We knew there would be little in the way of good news in the Budget and in many respects it delivered what had been signposted.

The high-value council tax surcharge was the headline measure for property. While it is undeniably a tax on aspiration, it is notably less severe than previously floated. Council tax reform is long overdue, but tackling only the very top end risks feeling punitive rather than proportionate.

We should also question how viable this surcharge will be in practice: monitoring valuations and collecting the charge will be challenging, and with implementation not due until 2028, this government may not even be in office to see it through. There is every chance the measure could be revisited or scrapped before it takes effect.

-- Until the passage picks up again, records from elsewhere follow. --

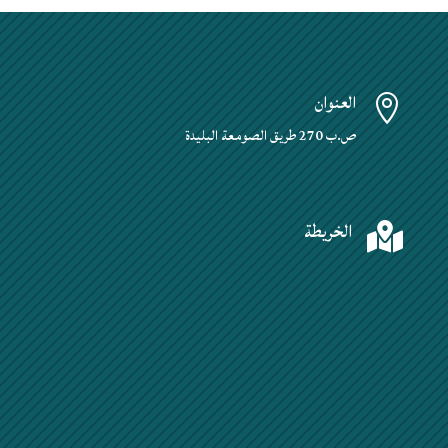
العنوان

ص.ب 270 طريق الصومعة البليدة
الخريطة

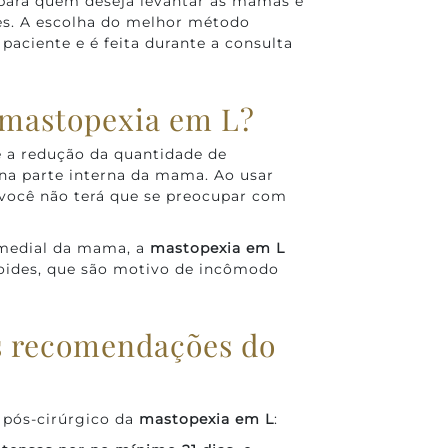
para quem deseja levantar as mamas e
es. A escolha do melhor método
paciente e é feita durante a consulta
 mastopexia em L?
 a redução da quantidade de
s na parte interna da mama. Ao usar
 você não terá que se preocupar com
 medial da mama, a
mastopexia em L
oides, que são motivo de incômodo
is recomendações do
 pós-cirúrgico da
mastopexia em L
:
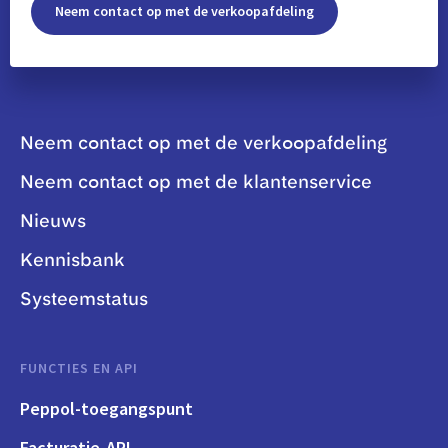
Neem contact op met de verkoopafdeling
Neem contact op met de verkoopafdeling
Neem contact op met de klantenservice
Nieuws
Kennisbank
Systeemstatus
FUNCTIES EN API
Peppol-toegangspunt
Facturatie-API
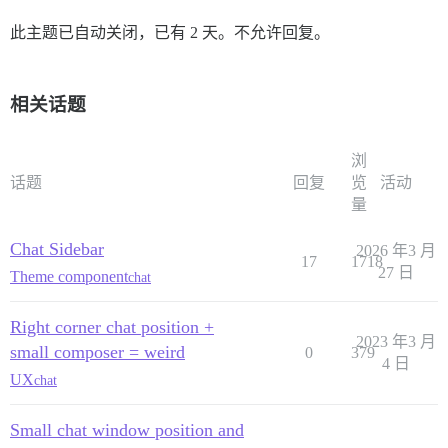
此主题已自动关闭，已有 2 天。不允许回复。
相关话题
浏
话题
回复
览
活动
量
Chat Sidebar
2026 年3 月
17
1718
27 日
Theme component
chat
Right corner chat position +
2023 年3 月
small composer = weird
0
379
4 日
UX
chat
Small chat window position and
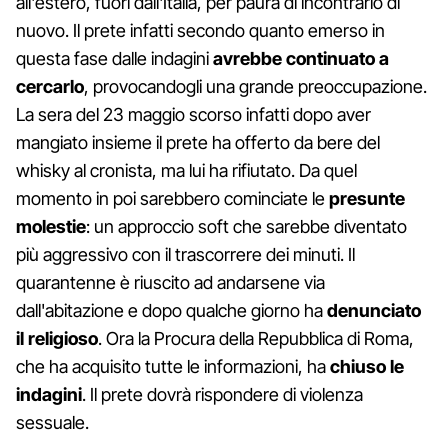
all'estero, fuori dall'Italia, per paura di incontrarlo di
nuovo. Il prete infatti secondo quanto emerso in
questa fase dalle indagini
avrebbe continuato a
cercarlo
, provocandogli una grande preoccupazione.
La sera del 23 maggio scorso infatti dopo aver
mangiato insieme il prete ha offerto da bere del
whisky al cronista, ma lui ha rifiutato. Da quel
momento in poi sarebbero cominciate le
presunte
molestie
: un approccio soft che sarebbe diventato
più aggressivo con il trascorrere dei minuti. Il
quarantenne è riuscito ad andarsene via
dall'abitazione e dopo qualche giorno ha
denunciato
il religioso
. Ora la Procura della Repubblica di Roma,
che ha acquisito tutte le informazioni, ha
chiuso le
indagini
. Il prete dovrà rispondere di violenza
sessuale.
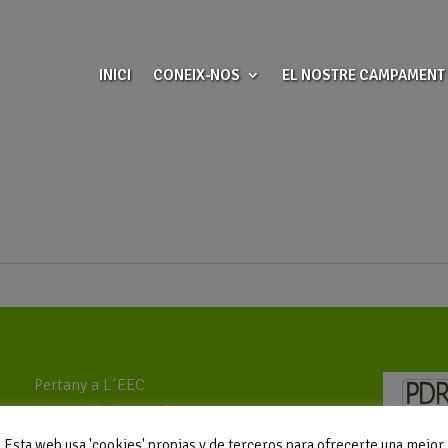
INICI
CONEIX-NOS
EL NOSTRE CAMPAMENT
Pertany a L´EEC
Gestió: El Far Social
Esta web usa 'cookies' propias y de terceros para ofrecerte una mejor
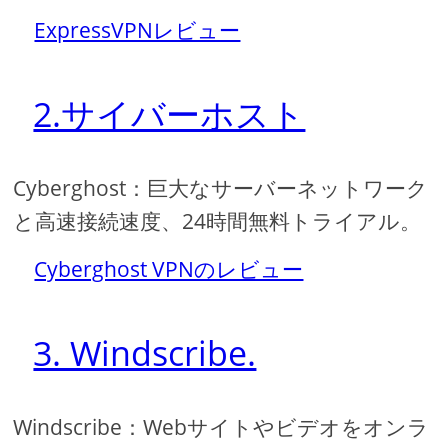
ExpressVPNレビュー
2.サイバーホスト
Cyber​​ghost：巨大なサーバーネットワーク
と高速接続速度、24時間無料トライアル。
Cyber​​ghost VPNのレビュー
3. Windscribe.
Windscribe：Webサイトやビデオをオンラ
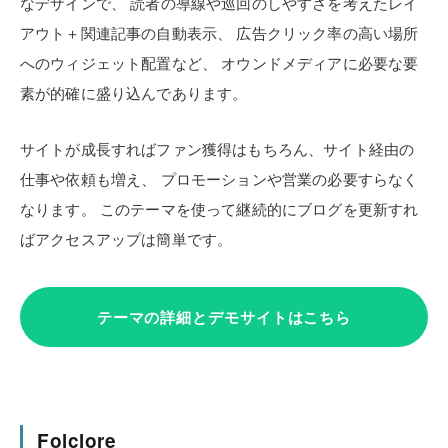
なデザインで、
読者の導線や巡回のしやすさを考えたレイ
アウト＋関連記事の自動表示、
広告クリック率の高い場所
へのウィジェット配置など、
オウンドメディアに必要な要
素が的確に盛り込んであります。
サイトが成長すればファン獲得はもちろん、サイト経由の
仕事や依頼も増え、
プロモーションや営業の必要すらなく
なります。
このテーマを使って継続的にブログを更新すれ
ばアクセスアップは簡単です。
テーマの詳細とデモサイトはこちら
Folclore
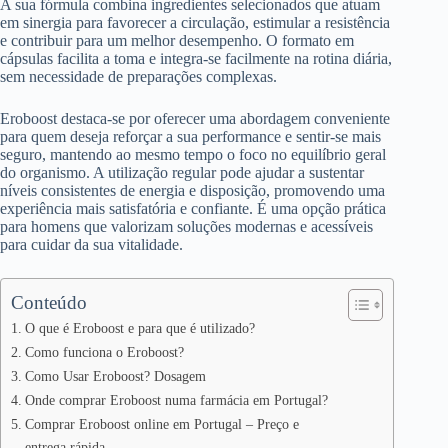
A sua fórmula combina ingredientes selecionados que atuam
em sinergia para favorecer a circulação, estimular a resistência
e contribuir para um melhor desempenho. O formato em
cápsulas facilita a toma e integra-se facilmente na rotina diária,
sem necessidade de preparações complexas.
Eroboost destaca-se por oferecer uma abordagem conveniente
para quem deseja reforçar a sua performance e sentir-se mais
seguro, mantendo ao mesmo tempo o foco no equilíbrio geral
do organismo. A utilização regular pode ajudar a sustentar
níveis consistentes de energia e disposição, promovendo uma
experiência mais satisfatória e confiante. É uma opção prática
para homens que valorizam soluções modernas e acessíveis
para cuidar da sua vitalidade.
Conteúdo
O que é Eroboost e para que é utilizado?
Como funciona o Eroboost?
Como Usar Eroboost? Dosagem
Onde comprar Eroboost numa farmácia em Portugal?
Comprar Eroboost online em Portugal – Preço e
entrega rápida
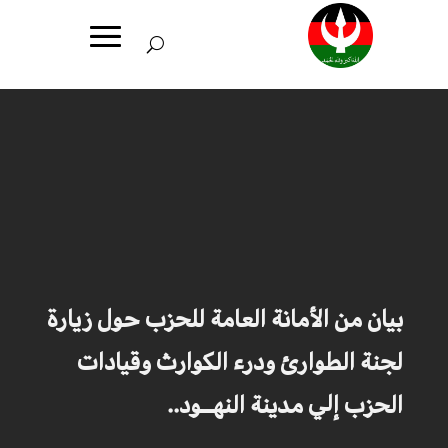
بيان من الأمانة العامة للحزب حول زيارة
لجنة الطوارئ ودرء الكوارث وقيادات
الحزب إلي مدينة النهــود..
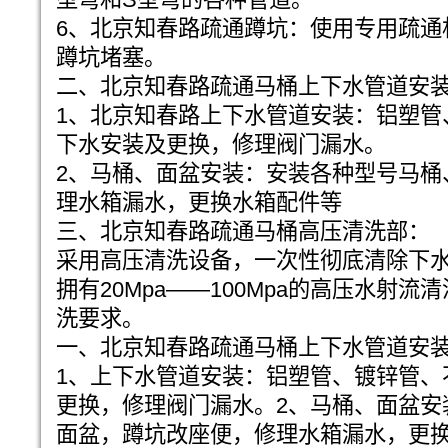
6、北京知春路疏通蹲坑：使用专用疏通
蹲坑堵塞。
二、北京知春路疏通马桶上下水管道安
1、北京知春路上下水管道安装：铝塑管
下水安装及更换，修理阀门漏水。
2、马桶、面盆安装：安装各种型号马桶
理水箱漏水，更换水箱配件等
三、北京知春路疏通马桶高压清洗部：
采用高压清洗设备，一次性彻底清除下
拥有20Mpa——100Mpa的高压水射
洗要求。
一、北京知春路疏通马桶上下水管道安
1、上下水管道安装：铝塑管、镀锌管、
更换，修理阀门漏水。2、马桶、面盆安
面盆，蹲坑改座便，修理水箱漏水，更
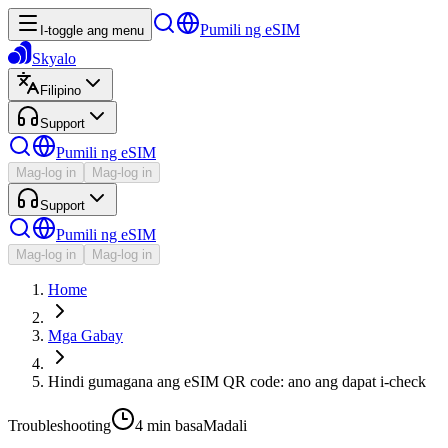
Pumili ng eSIM
I-toggle ang menu
Skyalo
Filipino
Support
Pumili ng eSIM
Mag-log in
Mag-log in
Support
Pumili ng eSIM
Mag-log in
Mag-log in
Home
Mga Gabay
Hindi gumagana ang eSIM QR code: ano ang dapat i-check
Troubleshooting
4 min
basa
Madali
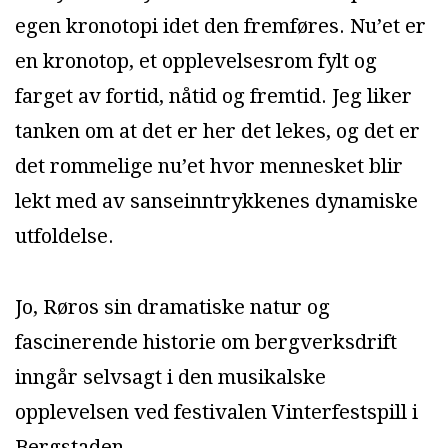
egen kronotopi idet den fremføres. Nu’et er
en kronotop, et opplevelsesrom fylt og
farget av fortid, nåtid og fremtid. Jeg liker
tanken om at det er her det lekes, og det er
det rommelige nu’et hvor mennesket blir
lekt med av sanseinntrykkenes dynamiske
utfoldelse.
Jo, Røros sin dramatiske natur og
fascinerende historie om bergverksdrift
inngår selvsagt i den musikalske
opplevelsen ved festivalen Vinterfestspill i
Bergstaden.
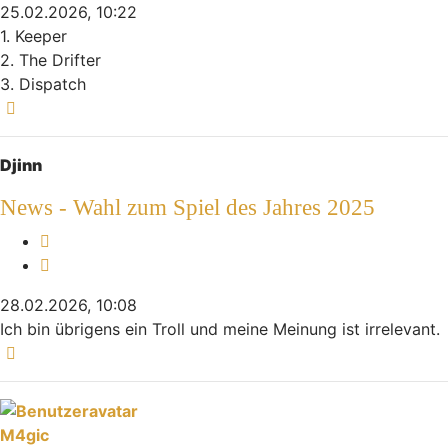
25.02.2026, 10:22
1. Keeper
2. The Drifter
3. Dispatch
Nach oben
Djinn
News - Wahl zum Spiel des Jahres 2025
Melden
Zitieren
28.02.2026, 10:08
Ich bin übrigens ein Troll und meine Meinung ist irrelevant.
Nach oben
M4gic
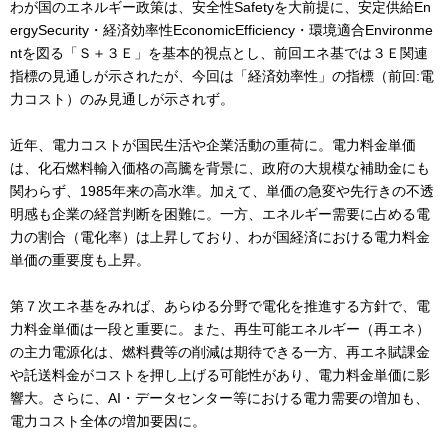
わが国のエネルギー政策は、安全性Safetyを大前提に、安定供給En
ergySecurity・経済効率性EconomicEfficiency・環境適合Environme
ntを図る「Ｓ＋３Ｅ」を基本的視点とし、前回エネ基では３Ｅ関連
指標の見通しが示されたが、今回は「経済効率性」の指標（前回:電
力コスト）のみ見通しが示されず。
近年、電力コストが国民生活や企業活動の重荷に。電力料金単価
は、化石燃料輸入価格の高騰を背景に、政府の大規模な補助金にも
関わらず、1985年来の高水準。加えて、単価の急変や先行きの不透
明感も企業の経営判断を困難に。一方、エネルギー需要に占める電
力の割合（電化率）は上昇しており、わが国経済における電力料金
単価の重要度も上昇。
第７次エネ基をみれば、あらゆる分野で電化を推進する方針で、電
力料金単価は一段と重要に。また、再生可能エネルギー（再エネ）
の主力電源化は、燃料費等の削減は期待できる一方、再エネ賦課金
や託送料金がコストを押し上げる可能性があり、電力料金単価に影
響大。さらに、AI・データセンター等における電力需要の増加も、
電力コスト全体の増加要因に。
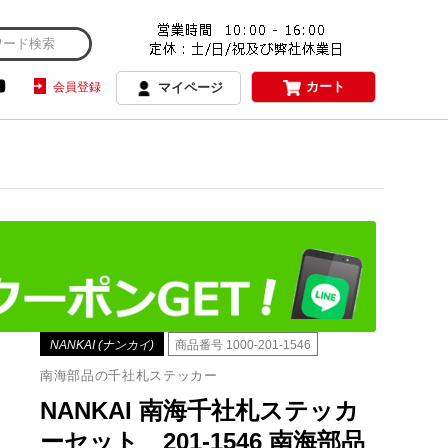
カート
会員登録
マイページ
NANKAI (ナンカイ)
商品番号
1000-201-1546
南海部品の千社札ステッカー
NANKAI 南海千社札ステッカ
ーセット 201-1546 南海部品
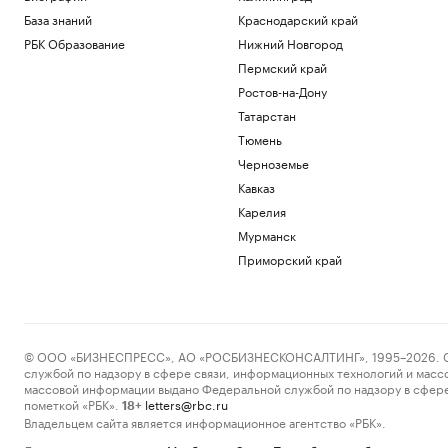
База знаний
Краснодарский край
РБК Образование
Нижний Новгород
Пермский край
Ростов-на-Дону
Татарстан
Тюмень
Черноземье
Кавказ
Карелия
Мурманск
Приморский край
© ООО «БИЗНЕСПРЕСС», АО «РОСБИЗНЕСКОНСАЛТИНГ», 1995–2026. Сообщ
службой по надзору в сфере связи, информационных технологий и масс
массовой информации выдано Федеральной службой по надзору в сфере
пометкой «РБК».
letters@rbc.ru
18+
Владельцем сайта является информационное агентство «РБК».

Increasing tax on savings, dividends and property income by two percentage points is also unhelpful, but better than I anticipated.

While most landlords want to remain in the sector, increased costs inevitably influence the homes they keep and the rents they charge. History shows that when operating costs rise, they tend to flow through to tenants, making this a back-door stealth tax on renters rather than landlords.

The absence of stamp duty land tax reform – one of the most effective ways to improve liquidity and encourage both first-time buyers and second movers to take the next step – means the market is still without the incentives that would stimulate activity and support the economy.

Capital gains tax (CGT) was also untouched. That is not a surprise and, arguably, a positive. The chancellor will know investment, entrepreneurship and risk-taking are essential if the UK is to grow. We cannot tax our way to economic recovery, and maintaining CGT rates supports those who are putting capital to work, creating jobs and driving long-term growth.